Your answer must be the full set of entries, reproduced exactly.

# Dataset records
- - - - -

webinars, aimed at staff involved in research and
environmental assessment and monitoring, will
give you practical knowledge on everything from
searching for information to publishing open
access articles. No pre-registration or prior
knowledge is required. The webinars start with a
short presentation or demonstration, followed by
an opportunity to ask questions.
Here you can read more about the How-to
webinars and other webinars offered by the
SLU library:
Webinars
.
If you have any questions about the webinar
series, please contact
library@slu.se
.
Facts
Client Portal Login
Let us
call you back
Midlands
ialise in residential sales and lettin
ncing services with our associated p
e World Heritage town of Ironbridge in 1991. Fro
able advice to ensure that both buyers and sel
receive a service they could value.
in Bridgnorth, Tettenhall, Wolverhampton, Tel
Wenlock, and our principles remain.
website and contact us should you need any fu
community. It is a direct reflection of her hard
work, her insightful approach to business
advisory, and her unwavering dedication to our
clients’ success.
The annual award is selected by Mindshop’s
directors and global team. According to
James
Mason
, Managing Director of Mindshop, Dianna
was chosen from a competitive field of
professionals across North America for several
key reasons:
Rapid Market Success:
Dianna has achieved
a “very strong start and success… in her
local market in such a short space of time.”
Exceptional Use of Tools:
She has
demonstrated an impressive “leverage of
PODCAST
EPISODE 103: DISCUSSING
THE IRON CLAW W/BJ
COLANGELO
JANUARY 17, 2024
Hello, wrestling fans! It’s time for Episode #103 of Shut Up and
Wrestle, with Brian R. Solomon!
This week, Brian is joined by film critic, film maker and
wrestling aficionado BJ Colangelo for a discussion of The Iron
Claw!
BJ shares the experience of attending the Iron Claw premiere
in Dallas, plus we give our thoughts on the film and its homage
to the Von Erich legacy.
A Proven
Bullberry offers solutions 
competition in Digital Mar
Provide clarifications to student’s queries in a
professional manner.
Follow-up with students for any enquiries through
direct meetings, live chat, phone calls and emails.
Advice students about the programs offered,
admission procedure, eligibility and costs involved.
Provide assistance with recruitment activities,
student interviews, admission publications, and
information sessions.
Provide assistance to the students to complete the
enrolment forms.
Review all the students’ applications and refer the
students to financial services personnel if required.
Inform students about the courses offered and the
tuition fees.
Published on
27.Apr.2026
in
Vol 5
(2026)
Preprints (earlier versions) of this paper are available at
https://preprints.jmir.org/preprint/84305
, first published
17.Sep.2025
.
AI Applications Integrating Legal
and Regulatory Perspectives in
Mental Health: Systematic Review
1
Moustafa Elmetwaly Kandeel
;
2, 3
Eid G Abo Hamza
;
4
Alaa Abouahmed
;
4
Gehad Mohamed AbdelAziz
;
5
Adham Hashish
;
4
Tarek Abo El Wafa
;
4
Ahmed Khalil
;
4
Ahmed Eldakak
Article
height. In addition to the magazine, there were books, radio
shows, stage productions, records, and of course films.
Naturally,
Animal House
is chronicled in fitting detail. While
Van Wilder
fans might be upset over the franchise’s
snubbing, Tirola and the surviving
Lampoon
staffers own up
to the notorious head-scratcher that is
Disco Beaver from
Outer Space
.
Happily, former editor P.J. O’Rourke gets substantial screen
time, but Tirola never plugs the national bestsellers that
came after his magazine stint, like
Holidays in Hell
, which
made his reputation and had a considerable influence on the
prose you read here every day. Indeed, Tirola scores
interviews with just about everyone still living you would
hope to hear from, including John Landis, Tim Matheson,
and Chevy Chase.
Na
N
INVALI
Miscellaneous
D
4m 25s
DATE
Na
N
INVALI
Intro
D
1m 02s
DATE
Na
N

- - - - -

# Response area
webinars, aimed at staff involved in research and
environmental assessment and monitoring, will
give you practical knowledge on everything from
searching for information to publishing open
access articles. No pre-registration or prior
knowledge is required. The webinars start with a
short presentation or demonstration, followed by
an opportunity to ask questions.
Here you can read more about the How-to
webinars and other webinars offered by the
SLU library:
Webinars
.
If you have any questions about the webinar
series, please contact
library@slu.se
.
Facts
Client Portal Login
Let us
call you back
Midlands
ialise in residential sales and lettin
ncing services with our associated p
e World Heritage town of Ironbridge in 1991. Fro
able advice to ensure that both buyers and sel
receive a service they could value.
in Bridgnorth, Tettenhall, Wolverhampton, Tel
Wenlock, and our principles remain.
website and contact us should you need any fu
community. It is a direct reflection of her hard
work, her insightful approach to business
advisory, and her unwavering dedication to our
clients’ success.
The annual award is selected by Mindshop’s
directors and global team. According to
James
Mason
, Managing Director of Mindshop, Dianna
was chosen from a competitive field of
professionals across North America for several
key reasons:
Rapid Market Success:
Dianna has achieved
a “very strong start and success… in her
local market in such a short space of time.”
Exceptional Use of Tools:
She has
demonstrated an impressive “leverage of
PODCAST
EPISODE 103: DISCUSSING
THE IRON CLAW W/BJ
COLANGELO
JANUARY 17, 2024
Hello, wrestling fans! It’s time for Episode #103 of Shut Up and
Wrestle, with Brian R. Solomon!
This week, Brian is joined by film critic, film maker and
wrestling aficionado BJ Colangelo for a discussion of The Iron
Claw!
BJ shares the experience of attending the Iron Claw premiere
in Dallas, plus we give our thoughts on the film and its homage
to the Von Erich legacy.
A Proven
Bullberry offers solutions 
competition in Digital Mar
Provide clarifications to student’s queries in a
professional manner.
Follow-up with students for any enquiries through
direct meetings, live chat, phone calls and emails.
Advice students about the programs offered,
admission procedure, eligibility and costs involved.
Provide assistance with recruitment activities,
student interviews, admission publications, and
information sessions.
Provide assistance to the students to complete the
enrolment forms.
Review all the students’ applications and refer the
students to financial services personnel if required.
Inform students about the courses offered and the
tuition fees.
Published on
27.Apr.2026
in
Vol 5
(2026)
Preprints (earlier versions) of this paper are available at
https://preprints.jmir.org/preprint/84305
, first published
17.Sep.2025
.
AI Applications Integrating Legal
and Regulatory Perspectives in
Mental Health: Systematic Review
1
Moustafa Elmetwaly Kandeel
;
2, 3
Eid G Abo Hamza
;
4
Alaa Abouahmed
;
4
Gehad Mohamed AbdelAziz
;
5
Adham Hashish
;
4
Tarek Abo El Wafa
;
4
Ahmed Khalil
;
4
Ahmed Eldakak
Article
height. In addition to the magazine, there were books, radio
shows, stage productions, records, and of course films.
Naturally,
Animal House
is chronicled in fitting detail. While
Van Wilder
fans might be upset over the franchise’s
snubbing, Tirola and the surviving
Lampoon
staffers own up
to the notorious head-scratcher that is
Disco Beaver from
Outer Space
.
Happily, former editor P.J. O’Rourke gets substantial screen
time, but Tirola never plugs the national bestsellers that
came after his magazine stint, like
Holidays in Hell
, which
made his reputation and had a considerable influence on the
prose you read here every day. Indeed, Tirola scores
interviews with just about everyone still living you would
hope to hear from, including John Landis, Tim Matheson,
and Chevy Chase.
Na
N
INVALI
Miscellaneous
D
4m 25s
DATE
Na
N
INVALI
Intro
D
1m 02s
DATE
Na
N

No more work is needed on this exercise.